PROBLEM DETAILS –
Arrange the lines of text in each entry of the data below as a numbered list, omitting any blank lines.

Entries drawn from a collection –

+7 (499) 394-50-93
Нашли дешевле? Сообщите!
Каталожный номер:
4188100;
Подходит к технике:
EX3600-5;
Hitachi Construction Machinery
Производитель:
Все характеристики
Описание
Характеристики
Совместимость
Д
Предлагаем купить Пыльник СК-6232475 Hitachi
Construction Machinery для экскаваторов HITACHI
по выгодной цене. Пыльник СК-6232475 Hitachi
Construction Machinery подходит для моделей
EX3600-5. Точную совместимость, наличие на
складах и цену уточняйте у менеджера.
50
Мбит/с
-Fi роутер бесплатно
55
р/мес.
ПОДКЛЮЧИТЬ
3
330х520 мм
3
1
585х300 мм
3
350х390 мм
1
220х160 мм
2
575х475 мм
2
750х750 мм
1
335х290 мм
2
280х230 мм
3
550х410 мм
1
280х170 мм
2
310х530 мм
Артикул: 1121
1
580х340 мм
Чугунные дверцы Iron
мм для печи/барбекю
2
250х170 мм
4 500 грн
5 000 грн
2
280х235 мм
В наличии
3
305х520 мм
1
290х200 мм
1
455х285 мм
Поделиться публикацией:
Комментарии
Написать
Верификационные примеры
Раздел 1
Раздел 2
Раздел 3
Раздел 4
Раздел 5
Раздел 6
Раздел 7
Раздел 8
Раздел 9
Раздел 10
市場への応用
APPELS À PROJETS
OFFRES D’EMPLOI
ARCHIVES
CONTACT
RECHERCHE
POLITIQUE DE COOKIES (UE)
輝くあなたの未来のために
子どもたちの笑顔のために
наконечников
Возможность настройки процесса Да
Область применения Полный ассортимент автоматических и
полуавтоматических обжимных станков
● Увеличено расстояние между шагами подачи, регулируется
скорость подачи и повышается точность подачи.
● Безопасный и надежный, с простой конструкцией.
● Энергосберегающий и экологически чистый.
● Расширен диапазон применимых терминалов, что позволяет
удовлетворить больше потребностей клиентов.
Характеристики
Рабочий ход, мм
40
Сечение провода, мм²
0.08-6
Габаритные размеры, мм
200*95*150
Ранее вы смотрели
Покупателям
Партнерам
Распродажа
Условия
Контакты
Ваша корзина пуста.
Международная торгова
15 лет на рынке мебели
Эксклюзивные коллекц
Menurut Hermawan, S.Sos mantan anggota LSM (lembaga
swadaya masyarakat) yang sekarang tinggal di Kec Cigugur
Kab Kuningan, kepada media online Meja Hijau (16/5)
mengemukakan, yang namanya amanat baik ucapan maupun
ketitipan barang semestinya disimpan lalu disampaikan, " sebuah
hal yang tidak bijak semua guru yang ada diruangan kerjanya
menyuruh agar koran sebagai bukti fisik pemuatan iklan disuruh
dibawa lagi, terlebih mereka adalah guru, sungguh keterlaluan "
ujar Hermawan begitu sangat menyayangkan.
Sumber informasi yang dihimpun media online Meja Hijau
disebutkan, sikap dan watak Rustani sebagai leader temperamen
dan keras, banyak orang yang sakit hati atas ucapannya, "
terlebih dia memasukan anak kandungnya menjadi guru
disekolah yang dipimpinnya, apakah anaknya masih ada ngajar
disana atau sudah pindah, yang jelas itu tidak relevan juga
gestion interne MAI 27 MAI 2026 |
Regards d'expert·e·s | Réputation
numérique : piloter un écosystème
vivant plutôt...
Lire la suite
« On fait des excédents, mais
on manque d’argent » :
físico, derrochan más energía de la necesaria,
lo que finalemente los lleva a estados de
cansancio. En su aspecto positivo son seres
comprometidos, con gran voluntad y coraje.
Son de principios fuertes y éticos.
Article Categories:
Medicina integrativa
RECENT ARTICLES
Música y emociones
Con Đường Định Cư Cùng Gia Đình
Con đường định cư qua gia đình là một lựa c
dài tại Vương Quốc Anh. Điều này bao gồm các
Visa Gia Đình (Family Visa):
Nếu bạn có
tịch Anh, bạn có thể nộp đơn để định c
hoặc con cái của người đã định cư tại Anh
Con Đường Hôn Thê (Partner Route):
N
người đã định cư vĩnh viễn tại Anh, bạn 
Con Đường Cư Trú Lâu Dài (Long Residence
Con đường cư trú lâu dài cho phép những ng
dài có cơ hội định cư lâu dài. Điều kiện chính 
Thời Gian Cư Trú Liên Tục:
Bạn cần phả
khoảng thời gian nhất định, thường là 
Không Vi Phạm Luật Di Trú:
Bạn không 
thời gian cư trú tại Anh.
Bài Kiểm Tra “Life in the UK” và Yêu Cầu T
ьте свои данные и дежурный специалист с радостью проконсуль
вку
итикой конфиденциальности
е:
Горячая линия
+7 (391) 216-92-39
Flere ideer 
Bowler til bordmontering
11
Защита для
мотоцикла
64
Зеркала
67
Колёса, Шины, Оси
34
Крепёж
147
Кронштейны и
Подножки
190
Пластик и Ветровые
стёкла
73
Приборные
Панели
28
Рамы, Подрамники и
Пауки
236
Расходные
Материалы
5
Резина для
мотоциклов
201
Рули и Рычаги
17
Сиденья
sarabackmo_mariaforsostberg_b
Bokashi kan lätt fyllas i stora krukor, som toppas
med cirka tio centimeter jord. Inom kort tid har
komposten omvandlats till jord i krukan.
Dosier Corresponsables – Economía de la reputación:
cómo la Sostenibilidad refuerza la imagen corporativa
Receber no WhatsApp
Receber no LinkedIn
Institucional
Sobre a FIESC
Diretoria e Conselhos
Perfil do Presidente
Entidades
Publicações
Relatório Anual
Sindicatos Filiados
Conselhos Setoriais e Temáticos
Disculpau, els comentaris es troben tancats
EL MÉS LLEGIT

SOLUTION –
1. +7 (499) 394-50-93
2. Нашли дешевле? Сообщите!
3. Каталожный номер:
4. 4188100;
5. Подходит к технике:
6. EX3600-5;
7. Hitachi Construction Machinery
8. Производитель:
9. Все характеристики
10. Описание
11. Характеристики
12. Совместимость
13. Д
14. Предлагаем купить Пыльник СК-6232475 Hitachi
15. Construction Machinery для экскаваторов HITACHI
16. по выгодной цене. Пыльник СК-6232475 Hitachi
17. Construction Machinery подходит для моделей
18. EX3600-5. Точную совместимость, наличие на
19. складах и цену уточняйте у менеджера.
20. 50
21. Мбит/с
22. -Fi роутер бесплатно
23. 55
24. р/мес.
25. ПОДКЛЮЧИТЬ
26. 3
27. 330х520 мм
28. 3
29. 1
30. 585х300 мм
31. 3
32. 350х390 мм
33. 1
34. 220х160 мм
35. 2
36. 575х475 мм
37. 2
38. 750х750 мм
39. 1
40. 335х290 мм
41. 2
42. 280х230 мм
43. 3
44. 550х410 мм
45. 1
46. 280х170 мм
47. 2
48. 310х530 мм
49. Артикул: 1121
50. 1
51. 580х340 мм
52. Чугунные дверцы Iron
53. мм для печи/барбекю
54. 2
55. 250х170 мм
56. 4 500 грн
57. 5 000 грн
58. 2
59. 280х235 мм
60. В наличии
61. 3
62. 305х520 мм
63. 1
64. 290х200 мм
65. 1
66. 455х285 мм
67. Поделиться публикацией:
68. Комментарии
69. Написать
70. Верификационные примеры
71. Раздел 1
72. Раздел 2
73. Раздел 3
74. Раздел 4
75. Раздел 5
76. Раздел 6
77. Раздел 7
78. Раздел 8
79. Раздел 9
80. Раздел 10
81. 市場への応用
82. APPELS À PROJETS
83. OFFRES D’EMPLOI
84. ARCHIVES
85. CONTACT
86. RECHERCHE
87. POLITIQUE DE COOKIES (UE)
88. 輝くあなたの未来のために
89. 子どもたちの笑顔のために
90. наконечников
91. Возможность настройки процесса Да
92. Область применения Полный ассортимент автоматических и
93. полуавтоматических обжимных станков
94. ● Увеличено расстояние между шагами подачи, регулируется
95. скорость подачи и повышается точность подачи.
96. ● Безопасный и надежный, с простой конструкцией.
97. ● Энергосберегающий и экологически чистый.
98. ● Расширен диапазон применимых терминалов, что позволяет
99. удовлетворить больше потребностей клиентов.
100. Характеристики
101. Рабочий ход, мм
102. 40
103. Сечение провода, мм²
104. 0.08-6
105. Габаритные размеры, мм
106. 200*95*150
107. Ранее вы смотрели
108. Покупателям
109. Партнерам
110. Распродажа
111. Условия
112. Контакты
113. Ваша корзина пуста.
114. Международная торгова
115. 15 лет на рынке мебели
116. Эксклюзивные коллекц
117. Menurut Hermawan, S.Sos mantan anggota LSM (lembaga
118. swadaya masyarakat) yang sekarang tinggal di Kec Cigugur
119. Kab Kuningan, kepada media online Meja Hijau (16/5)
120. mengemukakan, yang namanya amanat baik ucapan maupun
121. ketitipan barang semestinya disimpan lalu disampaikan, " sebuah
122. hal yang tidak bijak semua guru yang ada diruangan kerjanya
123. menyuruh agar koran sebagai bukti fisik pemuatan iklan disuruh
124. dibawa lagi, terlebih mereka adalah guru, sungguh keterlaluan "
125. ujar Hermawan begitu sangat menyayangkan.
126. Sumber informasi yang dihimpun media online Meja Hijau
127. disebutkan, sikap dan watak Rustani sebagai leader temperamen
128. dan keras, banyak orang yang sakit hati atas ucapannya, "
129. terlebih dia memasukan anak kandungnya menjadi guru
130. disekolah yang dipimpinnya, apakah anaknya masih ada ngajar
131. disana atau sudah pindah, yang jelas itu tidak relevan juga
132. gestion interne MAI 27 MAI 2026 |
133. Regards d'expert·e·s | Réputation
134. numérique : piloter un écosystème
135. vivant plutôt...
136. Lire la suite
137. « On fait des excédents, mais
138. on manque d’argent » :
139. físico, derrochan más energía de la necesaria,
140. lo que finalemente los lleva a estados de
141. cansancio. En su aspecto positivo son seres
142. comprometidos, con gran voluntad y coraje.
143. Son de principios fuertes y éticos.
144. Article Categories:
145. Medicina integrativa
146. RECENT ARTICLES
147. Música y emociones
148. Con Đường Định Cư Cùng Gia Đình
149. Con đường định cư qua gia đình là một lựa c
150. dài tại Vương Quốc Anh. Điều này bao gồm các
151. Visa Gia Đình (Family Visa):
152. Nếu bạn có
153. tịch Anh, bạn có thể nộp đơn để định c
154. hoặc con cái của người đã định cư tại Anh
155. Con Đường Hôn Thê (Partner Route):
156. N
157. người đã định cư vĩnh viễn tại Anh, bạn 
158. Con Đường Cư Trú Lâu Dài (Long Residence
159. Con đường cư trú lâu dài cho phép những ng
160. dài có cơ hội định cư lâu dài. Điều kiện chính 
161. Thời Gian Cư Trú Liên Tục:
162. Bạn cần phả
163. khoảng thời gian nhất định, thường là 
164. Không Vi Phạm Luật Di Trú:
165. Bạn không 
166. thời gian cư trú tại Anh.
167. Bài Kiểm Tra “Life in the UK” và Yêu Cầu T
168. ьте свои данные и дежурный специалист с радостью проконсуль
169. вку
170. итикой конфиденциальности
171. е:
172. Горячая линия
173. +7 (391) 216-92-39
174. Flere ideer 
175. Bowler til bordmontering
176. 11
177. Защита для
178. мотоцикла
179. 64
180. Зеркала
181. 67
182. Колёса, Шины, Оси
183. 34
184. Крепёж
185. 147
186. Кронштейны и
187. Подножки
188. 190
189. Пластик и Ветровые
190. стёкла
191. 73
192. Приборные
193. Панели
194. 28
195. Рамы, Подрамники и
196. Пауки
197. 236
198. Расходные
199. Материалы
200. 5
201. Резина для
202. мотоциклов
203. 201
204. Рули и Рычаги
205. 17
206. Сиденья
207. sarabackmo_mariaforsostberg_b
208. Bokashi kan lätt fyllas i stora krukor, som toppas
209. med cirka tio centimeter jord. Inom kort tid har
210. komposten omvandlats till jord i krukan.
211. Dosier Corresponsables – Economía de la reputación:
212. cómo la Sostenibilidad refuerza la imagen corporativa
213. Receber no WhatsApp
214. Receber no LinkedIn
215. Institucional
216. Sobre a FIESC
217. Diretoria e Conselhos
218. Perfil do Presidente
219. Entidades
220. Publicações
221. Relatório Anual
222. Sindicatos Filiados
223. Conselhos Setoriais e Temáticos
224. Disculpau, els comentaris es troben tancats
225. EL MÉS LLEGIT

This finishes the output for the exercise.